Couldn't find what you looking for?


My wife has this disorders,i just want to find out about the chances of my kids having it. Pls reply(neurofibromatosis).And how will it effect our future birth, and how to manage it.


I'm afraid I can't help, but did you get an answer in the end? I have NF and am very worried about the chances of my children inheriting it.



I am sorry to say that NF is an autosomal dominant disorder, so 1 parent results in > or = 50% chance of the child inheriting the disorder.

There are two types of Neurofibromatosis, (NF): NF 1 and NF 2. NF 1is more prevalent and accounts for ~90% of NF cases. NF 1 is caused by a mutation of neurofibromin 1 (tumor suppressor) on chromosome 17q11.2 causing the loss of inhibitory control on the p21 ras oncoprotein (resulting in unchecked cellular proliferation and tumor growth.)

Neurofibromatosis type II (NF-2) is also known as “central neurofibromatosis” and is caused by a mutation of the “Merlin” gene (tumor suppressor) on chromosome 22q12. The merlin gene product regulates meningioma cell growth, and the mutation of said gene manifests as non-malignant tumors in the auditory-vestibular nerve (vestibulocochlear nerve or cranial nerve VIII) often leading to hearing loss and visual deficits. The reason I make the distinction is because of the differential symptom expression based on different genotypes in NF-1 but not NF-2 (discussed below).

Both of these types of NF are autosomal dominant. Therefore, receiving a single copy of the mutated gene is needed to inherit the disorder.
Because these are autosomal dominant disorders, there is unfortunately a high chance of someone with NF-1 or NF-2 passing the mutation on to their offspring. If one parent has the disorder and the other parent does not, a child will have a 50 – 100% chance of inheriting the disorder. The probability depends on whether the NF parent’s genotype is homozygous (AA) or heterozygous (Aa) for the trait. (Here “A” is the dominant allele and “a” is recessive.)
Genotype refers to the genes which code for the trait, while phenotype refers to the expression of the trait.

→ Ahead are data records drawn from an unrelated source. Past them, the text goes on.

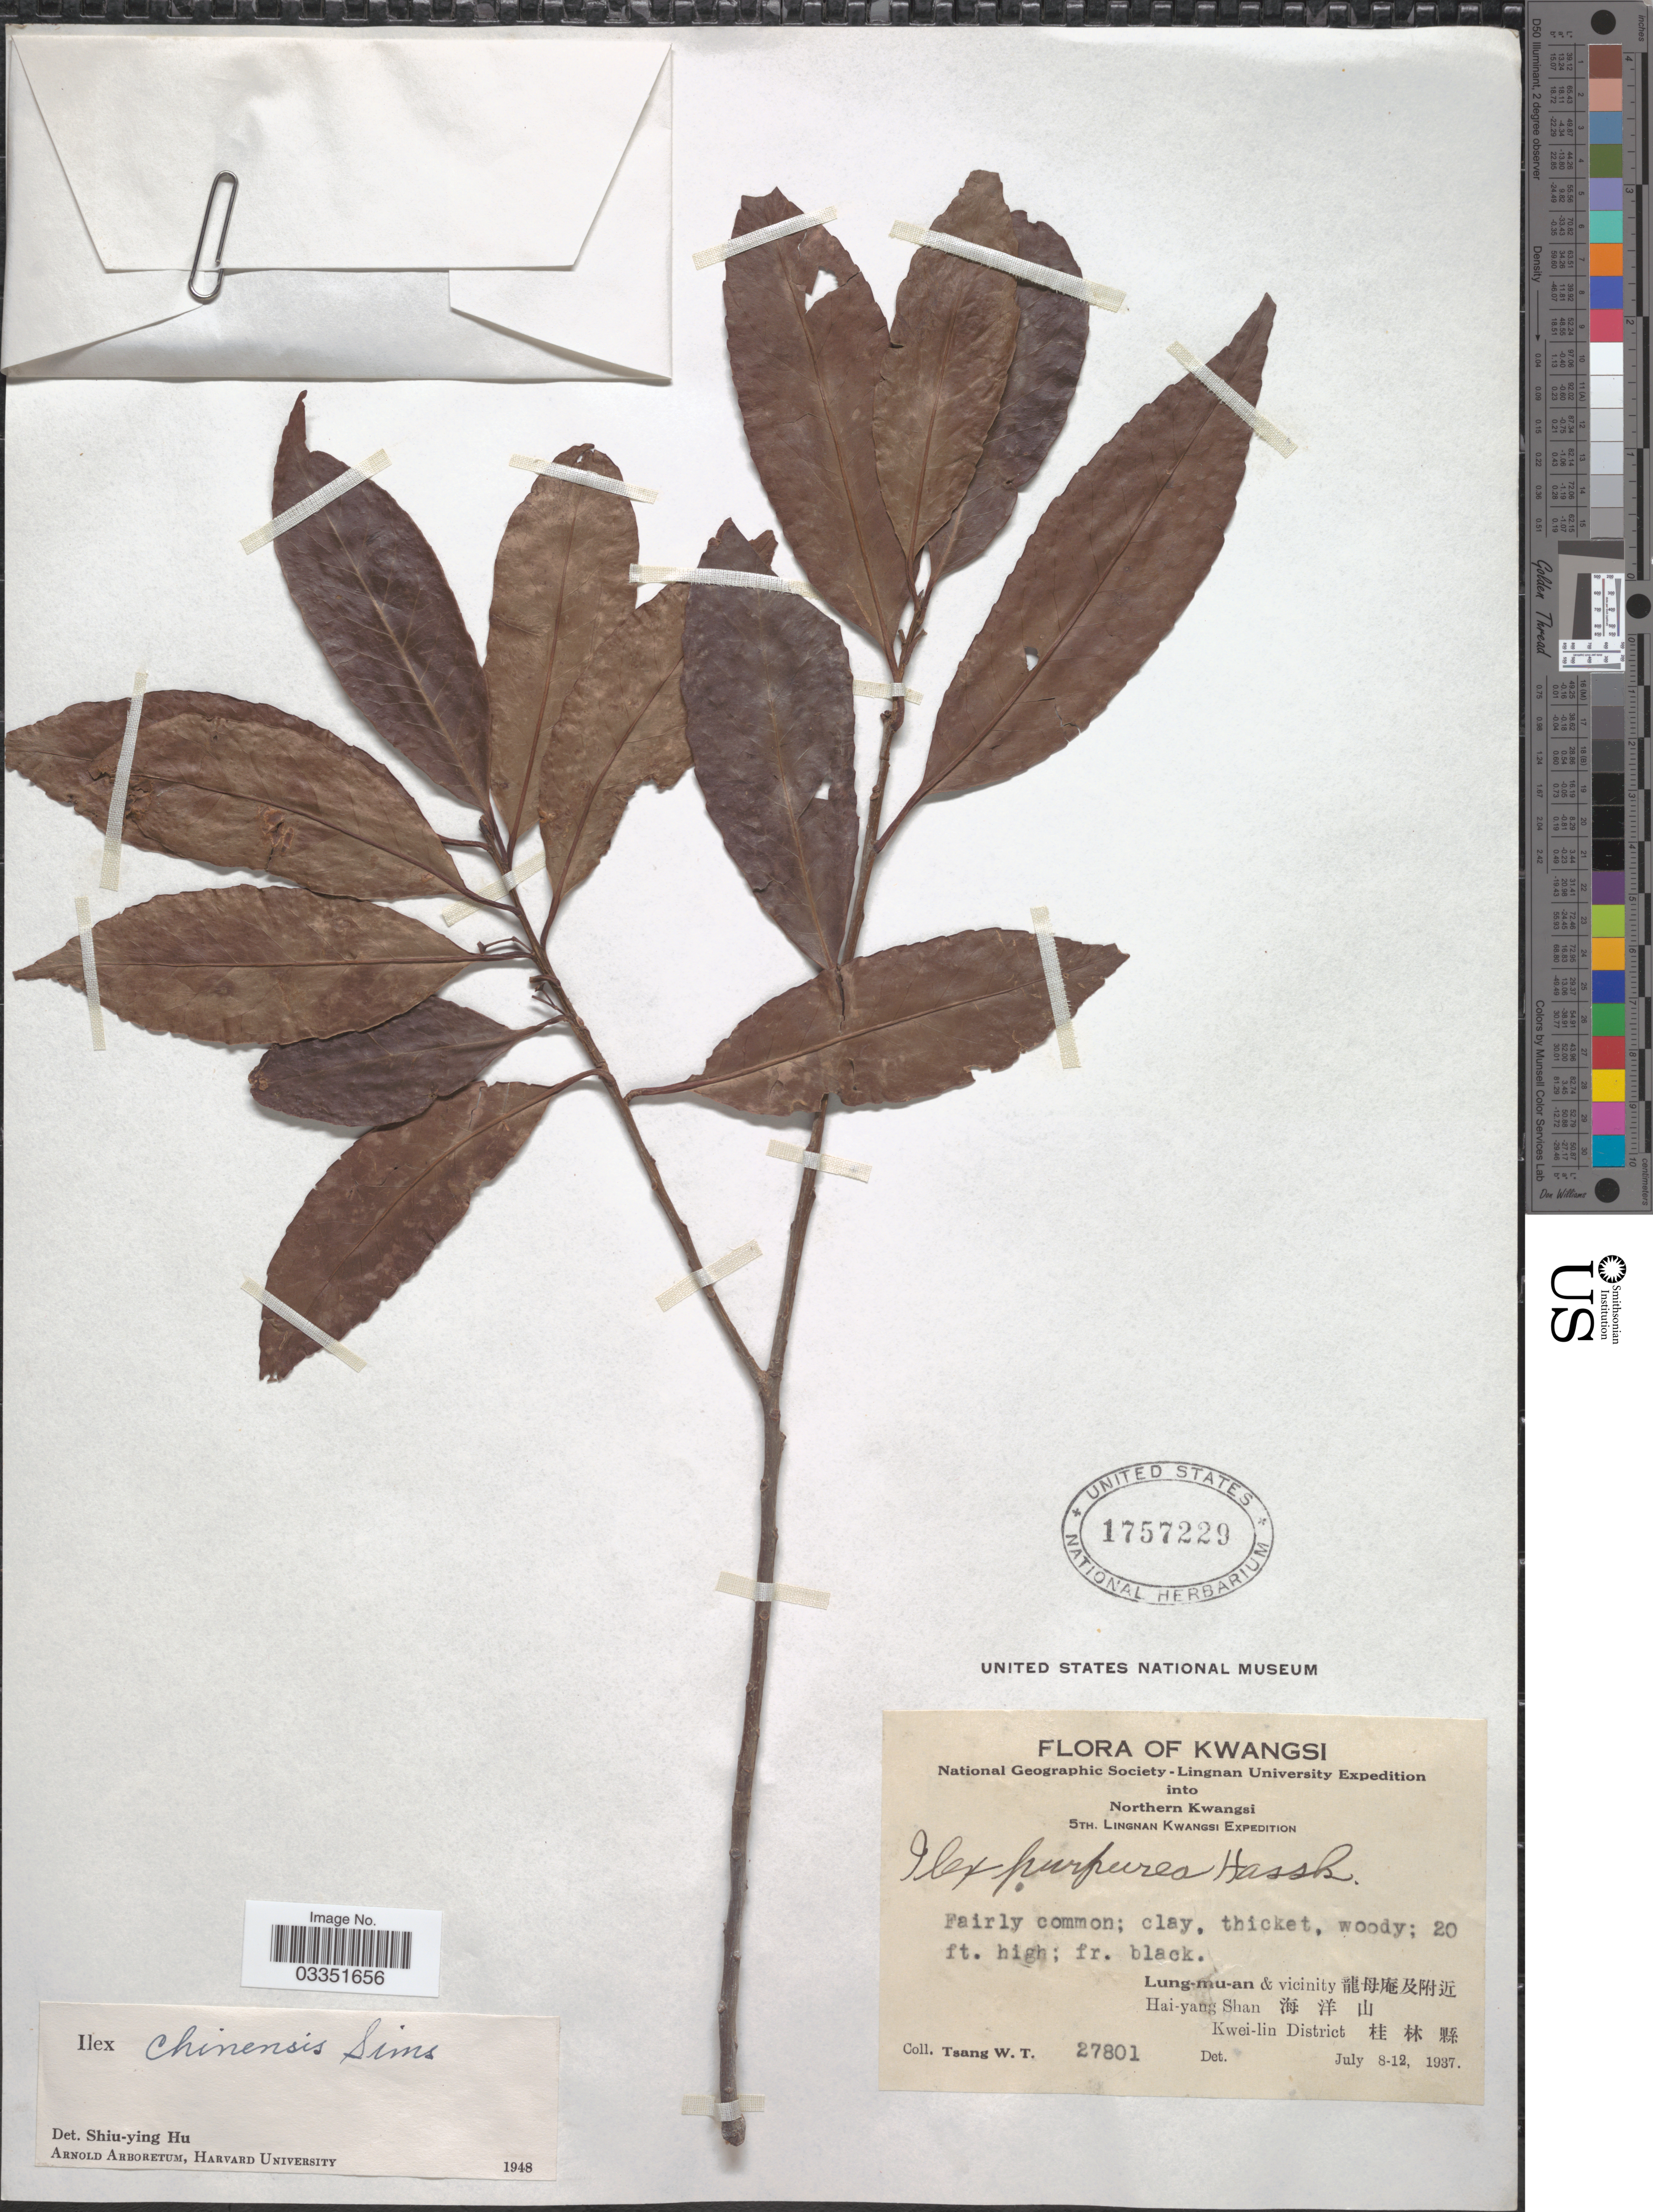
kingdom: Plantae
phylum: Tracheophyta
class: Magnoliopsida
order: Aquifoliales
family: Aquifoliaceae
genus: Ilex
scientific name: Ilex chinensis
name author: Sims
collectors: W. T. Tsang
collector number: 27801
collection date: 1937-07-08/1937-07-12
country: China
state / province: Jiangxi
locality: Kwangsi. Northern Kwangsi. Lung-mu-an & vicinity. X. Hai-yang Shan. X. Kwei-lin District. X.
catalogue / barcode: US 1757229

In NF-1, there have not been any conclusive links between genotype and phenotype – which may explain the large variable expressivity in the severity and exact symptoms of NF-1. Variable expressivity refers to the occurrence of different individuals sharing the same genotype, but with widely differing phenotypes. For example two people could have the same heterozygous genotype “Aa” for this trait, yet differing symptoms and severity.
In NF-2 however, there is a strong correlation between the genotype and phenotype, and the disorder manifests similarly within family members.

Studies in NF-2 patients have compared the specific type of mutation and the nature of manifestation and progression of the disease in other words to see if a certain mutation produce a specific mixture of symptoms.
The results show that specific mutation types resulted in different prognoses. For example, subjects with Frameshift mutations and Nonsense mutations had a poorer prognosis than subjects with Missense mutations. However, there were cases of identical genotypes resulting in very divergent symptomology, which suggests environmental factors may influence how NF manifests in different individuals.

Prenatal tests such as CVS and Amniocentesis can diagnose NF in vivo.

Good luck. There are numerous clinical trials (see and pioneering treatments (Mayo Clinic).